Health Care Is A Human Right

Have you noticed? The current health care debate is about money, not people. Health care should not be a privilege, commodity or source of profit.

Help us change the dialogue. Invite your friends to join the movement to make the Right to Health Care a key part of the discussion.

Read on to learn more about this issue and view the letter (click under the logo) for our Declaration of Health Rights.

On December 10, 1948 the United Nations General Assembly adopted the Universal Declaration of Human Rights. Article 25 of this Declaration proclaimed "Everyone has the right to a standard of living adequate for the health and well-being of himself and of his family, including food, clothing, housing and medical care and necessary social services, and the right to security in the event of unemployment, sickness, disability, widowhood, old age or other lack of livelihood in circumstances beyond his control." For all of the advances made in the United States to ensure individual security, the right to health care and security when sick has fallen by the wayside.

Missing in past and current health reform debate dialogue is acknowledgement that all Americans have the fundamental human right to health care. The current health care system is overburdened, inefficient, expensive and often inaccessible. Many members of American communities do not have access to health care. For some, affordability, geography, cultural and ethnic disparities, or language barriers keep them from receiving health care. Many are without health insurance, and even those with coverage often cannot afford the deductibles or co-pays. For many people, there is a perceived stigma to accessing public health programs or services they are eligible for.


Lost in every prior attempt to reform and improve the health care system is the resolve and determination that all individuals have a fundamental right to affordable, accessible health care. The current health care reform debate among legislators, policy experts, and insurance and pharmaceutical companies continues to root the problem in terms of money and coverage, allowing privilege, commodity, and profit interests to completely dominate the dialogue.  To effectively address this problem, a shared consensus that all Americans have a fundamental human right to health care must be the cornerstone of every community, state, and national effort to enact true health care reform.

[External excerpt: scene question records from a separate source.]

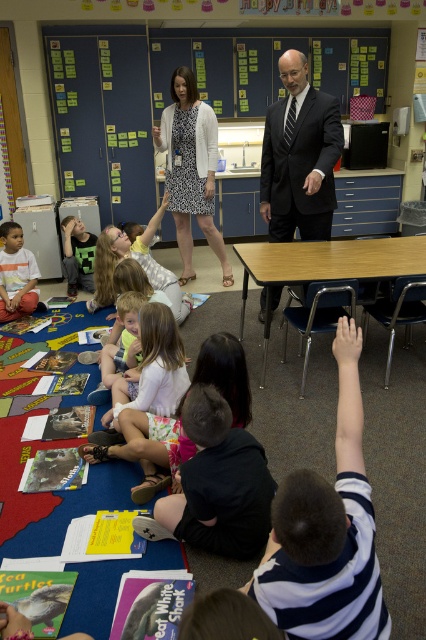
Question: Can you confirm if white textured dress at center is positioned to the right of matte plastic hand at lower right?

Choices:
 (A) yes
 (B) no

Answer: (B)

Question: Can you confirm if black suit at center is positioned below matte plastic hand at lower right?

Choices:
 (A) no
 (B) yes

Answer: (A)

Question: Which point appears farthest from the camera in this image?

Choices:
 (A) (229, 269)
 (B) (176, 385)
 (C) (284, 227)
 (D) (20, 280)

Answer: (A)

Question: Based on their relative distances, which object is nearer to the light brown striped shirt at lower left?

Choices:
 (A) white textured dress at center
 (B) white striped shirt at upper right

Answer: (A)

Question: Where is white striped shirt at upper right located in relation to black suit at center in the image?

Choices:
 (A) above
 (B) below

Answer: (B)

Question: Among these points, which one is nearest to the camera?

Choices:
 (A) (310, 97)
 (B) (166, 340)
 (C) (19, 316)
 (D) (339, 634)

Answer: (D)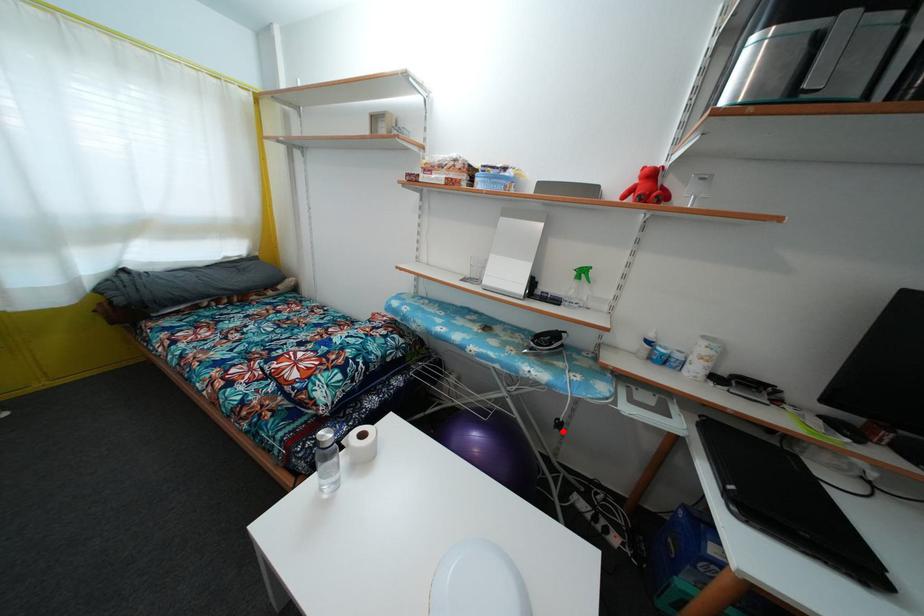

We  the undersigned, believe that all people have the right to health care and the opportunity to achieve and enjoy good health. Health is more than the absence of disease, but includes prevention of illness, development of individual potential, and a positive sense of physical, mental and social well-being.


We believe that all people have the right to health care, regardless of age, race, ethnicity, religion, socio-economic or employment status, or geography.


We believe that all people have the right to receive appropriate and quality care when and where they need it.


We believe that health care advancements should be based on dialogue and collaboration among citizens, professionals, communities and policy makers. Health services should be affordable, accessible, effective, efficient and convenient.


We believe in the important role of personal responsibility in health care. It is important to create conditions in which people can and will make good health care choices.


We believe in proactive rather than reactive policy-making. Health care reform dialogue and policy-making needs to be framed in terms of people first, not the financial bottom line.



We as citizens concerned about access to health care and health improvement in communities, states, and the nation, do hereby commit ourselves to advocacy and action to promote the health rights of every American.